(Items from a dataset)
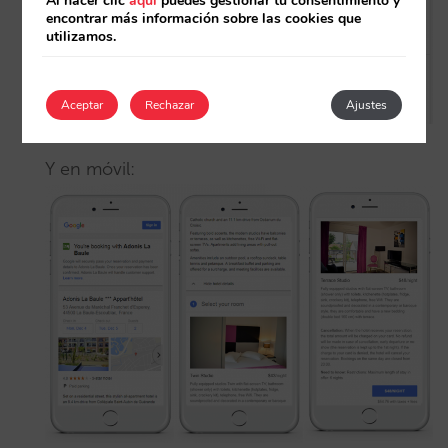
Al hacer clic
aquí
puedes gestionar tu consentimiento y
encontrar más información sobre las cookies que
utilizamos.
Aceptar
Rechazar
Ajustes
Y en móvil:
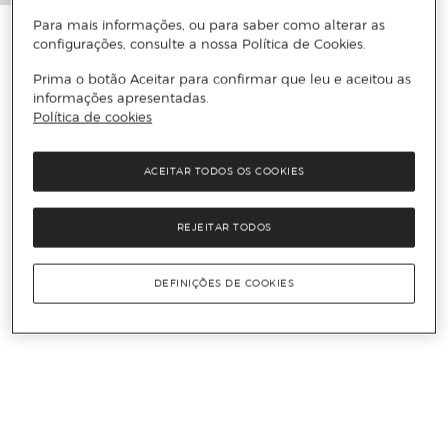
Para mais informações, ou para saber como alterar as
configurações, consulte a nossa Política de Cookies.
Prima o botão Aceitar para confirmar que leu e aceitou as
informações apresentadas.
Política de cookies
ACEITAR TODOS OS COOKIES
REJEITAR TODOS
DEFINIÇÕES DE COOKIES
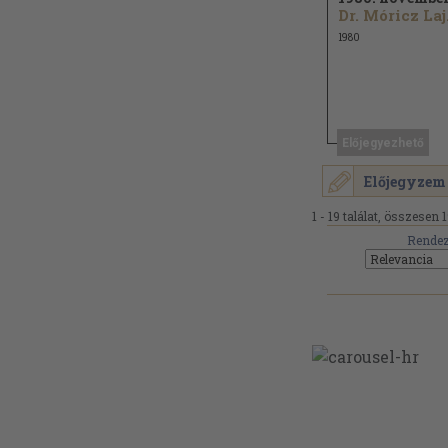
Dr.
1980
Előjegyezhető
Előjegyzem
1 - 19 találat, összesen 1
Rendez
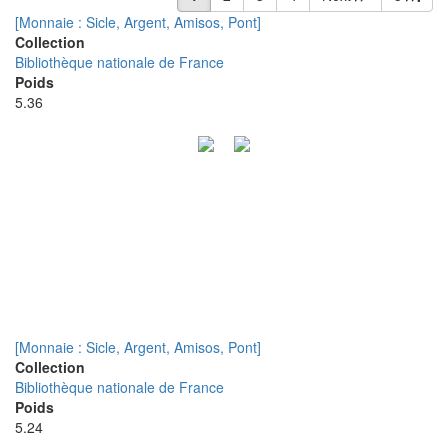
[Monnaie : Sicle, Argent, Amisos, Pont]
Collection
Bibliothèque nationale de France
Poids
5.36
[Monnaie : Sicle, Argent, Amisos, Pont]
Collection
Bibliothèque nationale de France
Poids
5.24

--

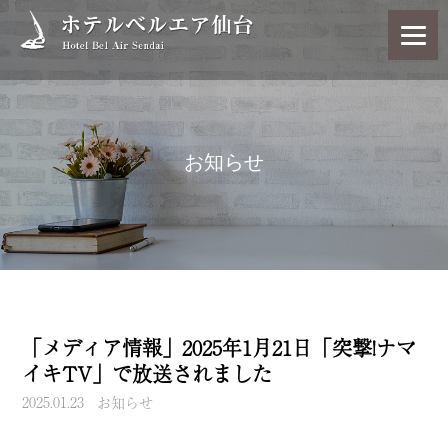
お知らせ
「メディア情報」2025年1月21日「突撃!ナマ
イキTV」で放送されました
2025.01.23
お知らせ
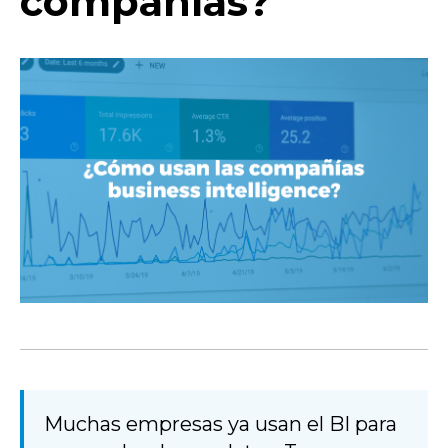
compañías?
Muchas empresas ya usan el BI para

---

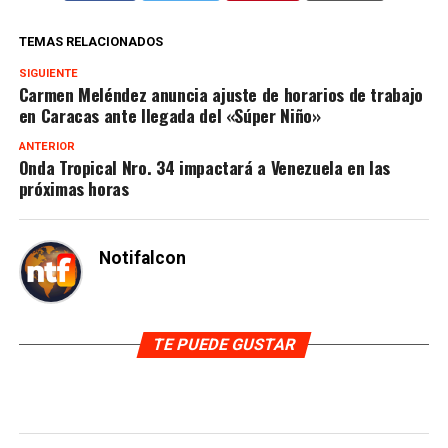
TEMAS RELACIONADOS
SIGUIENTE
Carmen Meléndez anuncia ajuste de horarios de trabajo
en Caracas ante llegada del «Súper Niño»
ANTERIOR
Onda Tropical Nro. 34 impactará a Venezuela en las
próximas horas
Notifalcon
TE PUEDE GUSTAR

__PROBLEM TO WORK ON__. Only lines that contain the string "Política" count; pick each one out of the records and copy it.

__RESULT OF THE TASK__.
configurações, consulte a nossa Política de Cookies.
Política de cookies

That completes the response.